● **Complete the following**:
1: Rework the hard-drive movie thread starting with "Apple tv is" and going on through "isn't far behind.", putting "Windows laptop" in place of "Mac mini".
2: Pick up the forum thread about playing movies from a hard drive after its final post and carry it on.

# HD only



## f0zz (Dec 1, 2011)

Is it possible to connect a hard drive to a reciever and access the files in it via the reciever? I'm looking for a simple way to play movies from a hard drive. 

In a perfect world, I'd like to store the bulk of my movies onto a HD. I would rather not have to install a pc into my theater.

Thanks


----------



## mechman (Feb 8, 2007)

Do you have DirecTV? Then yes, most newer DirecTV receivers can access certain file types and play them.


----------



## f0zz (Dec 1, 2011)

No. Direct TV isn't available in Ontario as far as I'm aware?


----------



## mechman (Feb 8, 2007)

f0zz said:


> No. Direct TV isn't available in Ontario as far as I'm aware?


Doh! That'll teach me to pay a little more attention to where folks are located at. :hide: I should know better...

What do you have? Rogers Cable?


----------



## f0zz (Dec 1, 2011)

Rogers, yes sir! Eh!


----------



## megageek (Oct 27, 2011)

Would you mind a ps3 in your theater? They stream well from a pc or a NAS!!


----------



## f0zz (Dec 1, 2011)

I was hoping that all I would need was the hard drive. I would consider an apple TV if I need to stream. But I would like to mi imize the amount of equipment used.


----------



## megageek (Oct 27, 2011)

Apple tv is quite restricted compared to most media servers. I would not recomend it for a home theater. Coupled with an iphone or ipad tho, it is the best youtube experience ive encountered.


----------



## f0zz (Dec 1, 2011)

I currently use a Mac mini as the main computer in the house. My iPad is next in line and my iPhone isn't far behind.

● **Dataset excerpts**:
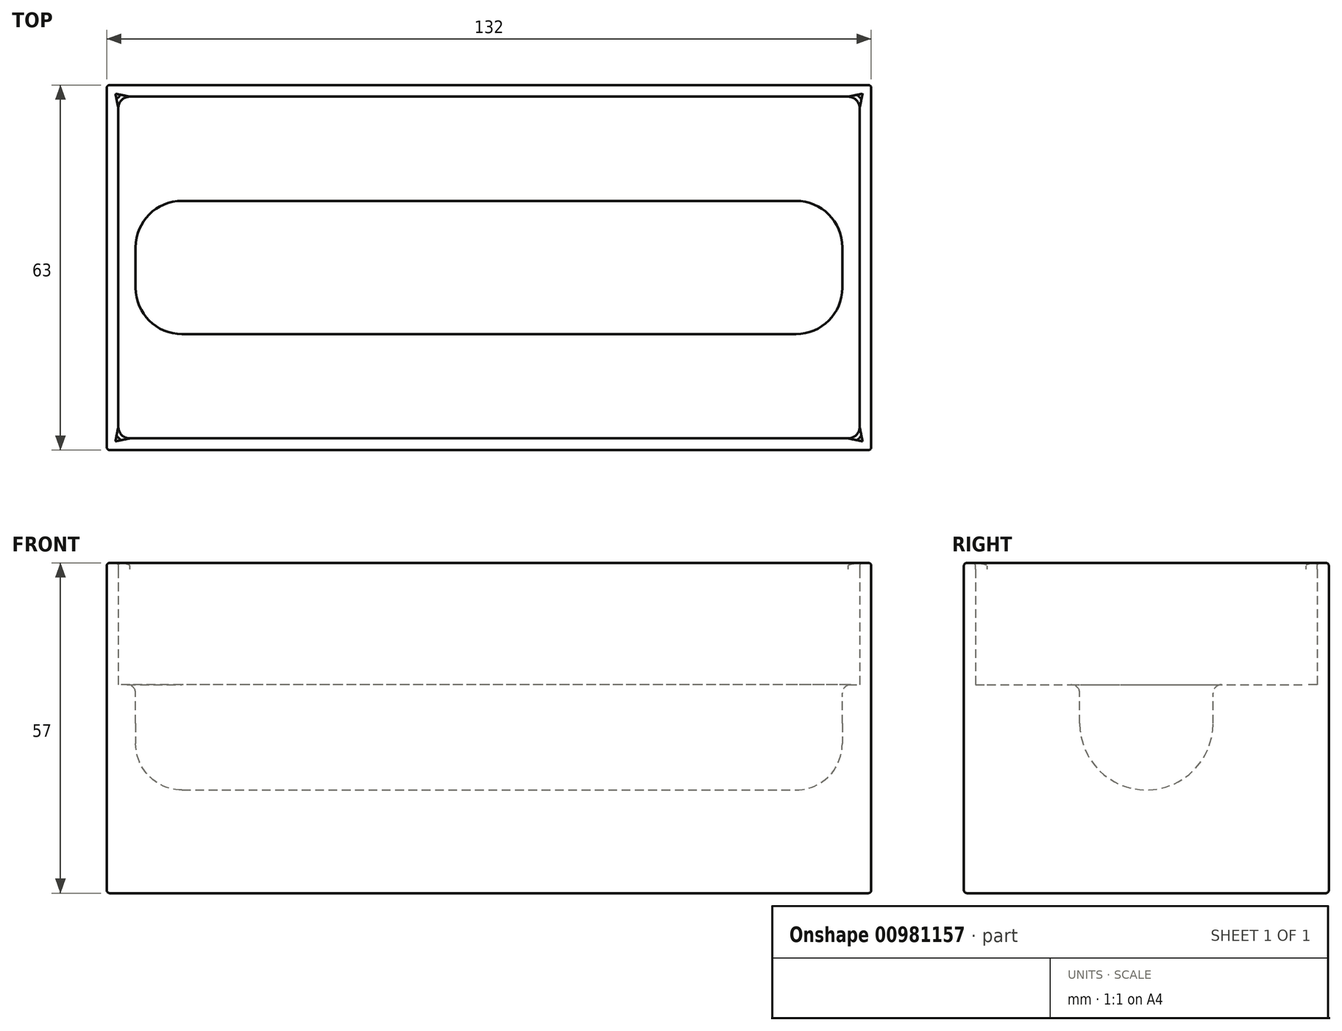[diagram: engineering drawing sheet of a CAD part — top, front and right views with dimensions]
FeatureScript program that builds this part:
annotation { "Feature Type Name" : "Feature", "Feature Type Description" : "" }
export const myFeature = defineFeature(function(context is Context, id is Id, definition is map)
    precondition{}
    {
        {
            var Q0;
            Q0=qCreatedBy(makeId("Top.planeOp"),FACE);
            var sketch = newSketch(context, id + "F0", { "sketchPlane" : qUnion([Q0])});
            skLineSegment(sketch, "E0.bottom", {"start": v(66, -31.5) * mm, "end": v(-66, -31.5) * mm});
            skLineSegment(sketch, "E0.top", {"start": v(66, 31.5) * mm, "end": v(-66, 31.5) * mm});
            skLineSegment(sketch, "E0.left", {"start": v(66, -31.5) * mm, "end": v(66, 31.5) * mm});
            skLineSegment(sketch, "E0.right", {"start": v(-66, -31.5) * mm, "end": v(-66, 31.5) * mm});
            skPoint(sketch, "E0.middle", {"position": v(0, 0) * mm});
            skLineSegment(sketch, "E1.bottom", {"start": v(64, -29.5) * mm, "end": v(-64, -29.5) * mm});
            skLineSegment(sketch, "E1.top", {"start": v(64, 29.5) * mm, "end": v(-64, 29.5) * mm});
            skLineSegment(sketch, "E1.left", {"start": v(64, -29.5) * mm, "end": v(64, 29.5) * mm});
            skLineSegment(sketch, "E1.right", {"start": v(-64, -29.5) * mm, "end": v(-64, 29.5) * mm});
            skSolve(sketch);
        }
        {
            var Q0;
            Q0=makeQuery(id+"F0.imprint","IMPRINT",FACE,{"disambiguationData":[TD([[makeQuery(id+"F0.imprint","IMPRINT",EDGE,{"derivedFrom":sQuery(id+"F0.wireOp",EDGE,"E0.bottom")}),-1.0]])]});
            extrude(context, id + "F1", {"entities" : qUnion([Q0]), "depth" : 57 * mm, "offsetDistance" : 25 * mm});
        }
        {
            var Q0;
            Q0=makeQuery(id+"F0.imprint","IMPRINT",FACE,{"disambiguationData":[TD([[makeQuery(id+"F0.imprint","IMPRINT",EDGE,{"derivedFrom":sQuery(id+"F0.wireOp",EDGE,"E1.bottom")}),-1.0]])]});
            extrude(context, id + "F2", {"entities" : qUnion([Q0]), "operationType" : NewBodyOperationType.ADD, "depth" : 36 * mm, "offsetDistance" : 25 * mm});
        }
        {
            var Q0;
            Q0=qCreatedBy(makeId("Right.planeOp"),FACE);
            var sketch = newSketch(context, id + "F3", { "sketchPlane" : qUnion([Q0])});
            skLineSegment(sketch, "E2.bottom", {"start": v(-11.5, 29.3) * mm, "end": v(11.5, 29.3) * mm});
            skLineSegment(sketch, "E2.top", {"start": v(-11.5, 52.3) * mm, "end": v(11.5, 52.3) * mm});
            skLineSegment(sketch, "E2.left", {"start": v(-11.5, 29.3) * mm, "end": v(-11.5, 52.3) * mm});
            skLineSegment(sketch, "E2.right", {"start": v(11.5, 29.3) * mm, "end": v(11.5, 52.3) * mm});
            skPoint(sketch, "E2.middle", {"position": v(0, 40.8) * mm});
            skArc(sketch, "E3", {"start": v(-11.5, 29.3) * mm, "mid": v(0, 17.8) * mm, "end": v(11.5, 29.3) * mm});
            skSolve(sketch);
        }
        {
            var Q0;
            Q0 = qSketchRegion(id + "F3", true);
            extrude(context, id + "F4", {"entities" : qUnion([Q0]), "operationType" : NewBodyOperationType.REMOVE, "oppositeDirection" : true, "depth" : 122 * mm, "offsetDistance" : 25 * mm, "symmetric" : true});
        }
        {
            var Q0;
            Q0=makeQuery(id+"F4.boolean.opBoolean","COPY",EDGE,{"derivedFrom":makeQuery(id+"F4.opExtrude","CAP_EDGE",EDGE,{"disambiguationData":[OSD([sQuery(id+"F3.wireOp",EDGE,"E3")])],"isStart":false})});
            var Q1;
            Q1=makeQuery(id+"F4.boolean.opBoolean","COPY",EDGE,{"derivedFrom":makeQuery(id+"F4.opExtrude","CAP_EDGE",EDGE,{"disambiguationData":[OSD([sQuery(id+"F3.wireOp",EDGE,"E3")])],"isStart":true})});
            fillet(context, id + "F5", {"entities" : qUnion([Q0, Q1]), "tangentPropagation" : true, "radius" : 8 * mm, "defaultsChanged" : false, "vertexSettings" : [], "allowEdgeOverflow" : false});
        }
        {
            var Q0;
            Q0=makeQuery(id+"F4.boolean.opBoolean","INTERSECT",EDGE,{"derivedFrom":[makeQuery(id+"F2.opExtrude","CAP_FACE",FACE,{"disambiguationData":[OSD([sQuery(id+"F0.wireOp",EDGE,"E1.bottom"),sQuery(id+"F0.wireOp",EDGE,"E1.top"),sQuery(id+"F0.wireOp",EDGE,"E1.left"),sQuery(id+"F0.wireOp",EDGE,"E1.right")])],"isStart":false}),makeQuery(id+"F4.opExtrude","SWEPT_FACE",FACE,{"disambiguationData":[OSD([sQuery(id+"F3.wireOp",EDGE,"E2.right")])]})]});
            fillet(context, id + "F6", {"entities" : qUnion([Q0]), "tangentPropagation" : true, "radius" : 1.5 * mm, "defaultsChanged" : false, "vertexSettings" : [], "allowEdgeOverflow" : false});
        }
        {
            var Q0;
            Q0=makeQuery(id+"F1.opExtrude","CAP_EDGE",EDGE,{"disambiguationData":[OSD([sQuery(id+"F0.wireOp",EDGE,"E1.top")])],"isStart":false});
            var Q1;
            Q1=makeQuery(id+"F1.opExtrude","CAP_EDGE",EDGE,{"disambiguationData":[OSD([sQuery(id+"F0.wireOp",EDGE,"E1.right")])],"isStart":false});
            var Q2;
            Q2=makeQuery(id+"F1.opExtrude","CAP_EDGE",EDGE,{"disambiguationData":[OSD([sQuery(id+"F0.wireOp",EDGE,"E1.bottom")])],"isStart":false});
            var Q3;
            Q3=makeQuery(id+"F2.opExtrude","CAP_EDGE",EDGE,{"disambiguationData":[OSD([sQuery(id+"F0.wireOp",EDGE,"E1.left")])],"isStart":false});
            var Q4;
            Q4=makeQuery(id+"F1.opExtrude","CAP_EDGE",EDGE,{"disambiguationData":[OSD([sQuery(id+"F0.wireOp",EDGE,"E0.right")])],"isStart":false});
            var Q5;
            Q5=makeQuery(id+"F1.opExtrude","CAP_EDGE",EDGE,{"disambiguationData":[OSD([sQuery(id+"F0.wireOp",EDGE,"E0.top")])],"isStart":false});
            var Q6;
            Q6=makeQuery(id+"F1.opExtrude","CAP_EDGE",EDGE,{"disambiguationData":[OSD([sQuery(id+"F0.wireOp",EDGE,"E0.bottom")])],"isStart":false});
            var Q7;
            Q7=makeQuery(id+"F1.opExtrude","CAP_EDGE",EDGE,{"disambiguationData":[OSD([sQuery(id+"F0.wireOp",EDGE,"E0.left")])],"isStart":false});
            var Q8;
            Q8=makeQuery(id+"F1.opExtrude","SWEPT_EDGE",EDGE,{"disambiguationData":[OSD([sQuery(id+"F0.wireOp",EDGE,"E0.bottom"),sQuery(id+"F0.wireOp",EDGE,"E0.right")])]});
            var Q9;
            Q9=makeQuery(id+"F1.opExtrude","SWEPT_EDGE",EDGE,{"disambiguationData":[OSD([sQuery(id+"F0.wireOp",EDGE,"E0.bottom"),sQuery(id+"F0.wireOp",EDGE,"E0.left")])]});
            var Q10;
            Q10=makeQuery(id+"F1.opExtrude","CAP_EDGE",EDGE,{"disambiguationData":[OSD([sQuery(id+"F0.wireOp",EDGE,"E0.bottom")])],"isStart":true});
            var Q11;
            Q11=makeQuery(id+"F1.opExtrude","CAP_EDGE",EDGE,{"disambiguationData":[OSD([sQuery(id+"F0.wireOp",EDGE,"E0.right")])],"isStart":true});
            var Q12;
            Q12=makeQuery(id+"F1.opExtrude","SWEPT_FACE",FACE,{"disambiguationData":[OSD([sQuery(id+"F0.wireOp",EDGE,"E0.right")])]});
            var Q13;
            Q13=makeQuery(id+"F1.opExtrude","SWEPT_EDGE",EDGE,{"disambiguationData":[OSD([sQuery(id+"F0.wireOp",EDGE,"E0.top"),sQuery(id+"F0.wireOp",EDGE,"E0.left")])]});
            var Q14;
            Q14=makeQuery(id+"F1.opExtrude","CAP_EDGE",EDGE,{"disambiguationData":[OSD([sQuery(id+"F0.wireOp",EDGE,"E0.left")])],"isStart":true});
            var Q15;
            Q15=makeQuery(id+"F1.opExtrude","CAP_EDGE",EDGE,{"disambiguationData":[OSD([sQuery(id+"F0.wireOp",EDGE,"E0.top")])],"isStart":true});
            var Q16;
            Q16=makeQuery(id+"F2.opExtrude","CAP_EDGE",EDGE,{"disambiguationData":[OSD([sQuery(id+"F0.wireOp",EDGE,"E1.right")])],"isStart":false});
            var Q17;
            Q17=makeQuery(id+"F1.opExtrude","CAP_EDGE",EDGE,{"disambiguationData":[OSD([sQuery(id+"F0.wireOp",EDGE,"E1.left")])],"isStart":false});
            fillet(context, id + "F7", {"entities" : qUnion([Q0, Q1, Q2, Q3, Q4, Q5, Q6, Q7, Q8, Q9, Q10, Q11, Q12, Q13, Q14, Q15, Q16, Q17]), "tangentPropagation" : true, "radius" : .5 * mm, "defaultsChanged" : false, "vertexSettings" : [], "allowEdgeOverflow" : false});
        }
        {
            var Q0;
            Q0=makeQuery(id+"F1.opExtrude","SWEPT_EDGE",EDGE,{"disambiguationData":[OSD([sQuery(id+"F0.wireOp",EDGE,"E1.top"),sQuery(id+"F0.wireOp",EDGE,"E1.right")])]});
            var Q1;
            Q1=makeQuery(id+"F1.opExtrude","SWEPT_EDGE",EDGE,{"disambiguationData":[OSD([sQuery(id+"F0.wireOp",EDGE,"E1.bottom"),sQuery(id+"F0.wireOp",EDGE,"E1.right")])]});
            var Q2;
            Q2=makeQuery(id+"F1.opExtrude","SWEPT_EDGE",EDGE,{"disambiguationData":[OSD([sQuery(id+"F0.wireOp",EDGE,"E1.top"),sQuery(id+"F0.wireOp",EDGE,"E1.left")])]});
            var Q3;
            Q3=makeQuery(id+"F1.opExtrude","SWEPT_EDGE",EDGE,{"disambiguationData":[OSD([sQuery(id+"F0.wireOp",EDGE,"E1.bottom"),sQuery(id+"F0.wireOp",EDGE,"E1.left")])]});
            fillet(context, id + "F8", {"entities" : qUnion([Q0, Q1, Q2, Q3]), "tangentPropagation" : true, "radius" : 2 * mm, "defaultsChanged" : false, "vertexSettings" : [], "allowEdgeOverflow" : false});
        }
    });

● **Outputs by task**:
1:
Apple tv is quite restricted compared to most media servers. I would not recomend it for a home theater. Coupled with an iphone or ipad tho, it is the best youtube experience ive encountered.


----------



## f0zz (Dec 1, 2011)

I currently use a Windows laptop as the main computer in the house. My iPad is next in line and my iPhone isn't far behind.

2:
I will look into PC options


----------



## megageek (Oct 27, 2011)

Pc is not needed if you use a ps3 with a NAS hooked up to your network. I would recomend a gigabit network also to keep things smooth and snappy. I have no personal experience streaming from a mac to a ps3 but pc to ps3 works well. There are other small media servers out there but i think the quality lacks somewhat. I like using a nice interface (ps3, apple tv) and the cheap little media servers offer cheap clunky menu systems. Lets not forget you get a b'ray player and a great gaming console with the ps3 as well.


----------



## RTS100x5 (Sep 12, 2009)

f0zz said:


> Is it possible to connect a hard drive to a reciever and access the files in it via the reciever? I'm looking for a simple way to play movies from a hard drive.
> 
> In a perfect world, I'd like to store the bulk of my movies onto a HD. I would rather not have to install a pc into my theater.
> 
> Thanks


2 devices would be feasible, a SMART HDTV or NETWORK AVR, If either are DLNA capable either could stream from a network storage device (NAS). What you havent mentioned is your existing equipment so its hard to suggest which way would be easiest for you to go.... Another inexpensive way to go is Western Digital Live + or similar Network Media Player w internal hard drive storage...


----------



## altahometheatre (Oct 18, 2008)

I have tried a few different players and the answer depends a Lot on what you want to stream. Ps3 works well for DVD but I would not recommend for bluray. The easiest solution to stream everything (except 3d) is a dune smart player. It hooks to nas and can play anything in hd. The cost is reasonable.


----------



## megageek (Oct 27, 2011)

Cant inderstand why you wouldnt recomend a ps3 for hd? Ive peen streaming b'ray files for years!! My 2tb hdd is nearly full of hd movies??


----------



## Infrasonic (Sep 28, 2010)

Most Blu-Ray players (even the cheap ones) have a USB port where you can plug in a thumb drive, that will also allow you to connect an external Hard Drive. You would of course need an external enclosure and A/C power but most video formats should be searchable via the player menu.


----------



## altahometheatre (Oct 18, 2008)

biach said:


> Cant inderstand why you wouldnt recomend a ps3 for hd? Ive peen streaming b'ray files for years!! My 2tb hdd is nearly full of hd movies??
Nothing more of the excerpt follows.